|Charles Laughton And Walter Pidgeon|
Advise & Consent — The 1962 film was criticized at the time for suggesting that some of our politicians were corrupt and that the making of laws was not always in the best interests of the citizenry. Otto Preminger directed this film based on Allen Drury’s best-seller by the same name. Historians and those around long enough might well pick up allusions to real-life personages. The film is also loaded with some of Hollywood’s best character actors. My favorites here are Charles Laughton who played a particularly nasty southern Senator and Lew Ayres as the ineffectual vice president. Look for Franchot Tone, Gene Tierney, Henry Fonda, Walter Pidgeon, Paul Ford, Burgess Meredith, Don Murray and Peter Lawford as well as a cameo by Betty White.
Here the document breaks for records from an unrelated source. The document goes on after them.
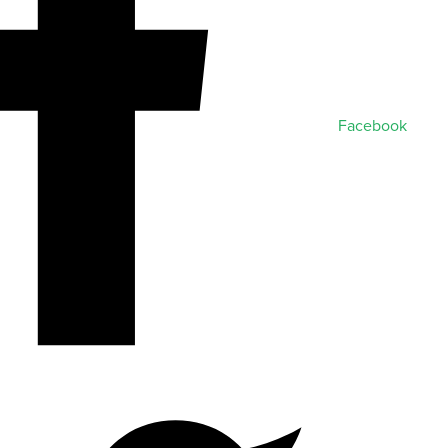
Facebook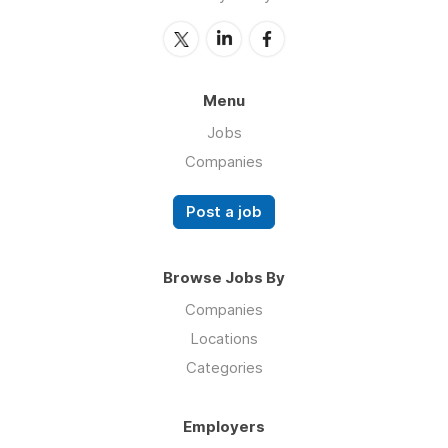
Menu
Jobs
Companies
Post a job
Browse Jobs By
Companies
Locations
Categories
Employers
It might be interesting to note that this moderately cynical film was released a year before Kennedy’s assassination and before other events (Vietnam for one) also pointed to the loss of America’s innocence
All The King’s Men – People of my advanced age will always remember a hefty, gravel-voiced Broderick Crawford standing just outside his cop car yelling “ten four” into the radio mic on TV’s “Highway Patrol.” However he had quite a film career before he was squeezed into the small screen. And his performance here earned him an Academy Award. Robert Penn Warren wrote this fine novel that was the basis of several adaptations, including this 1949 U.S. film and a second not particularly successful remake in 2006. In addition to Crawford as a Huey Long –type politician, Joanne Dru, John Ireland, John Derek and Mercedes McCambridge (who also picked up an Academy Award), starred. Character actor Paul Ford played a similar roles in both films in today’s pairing. Directed by Robert Rossen, this is generally considered to be an essentially true story and cinema noir at its best .
Cocktails of any type (with or without alcohol) or Southern Comfort might go well with this double feature.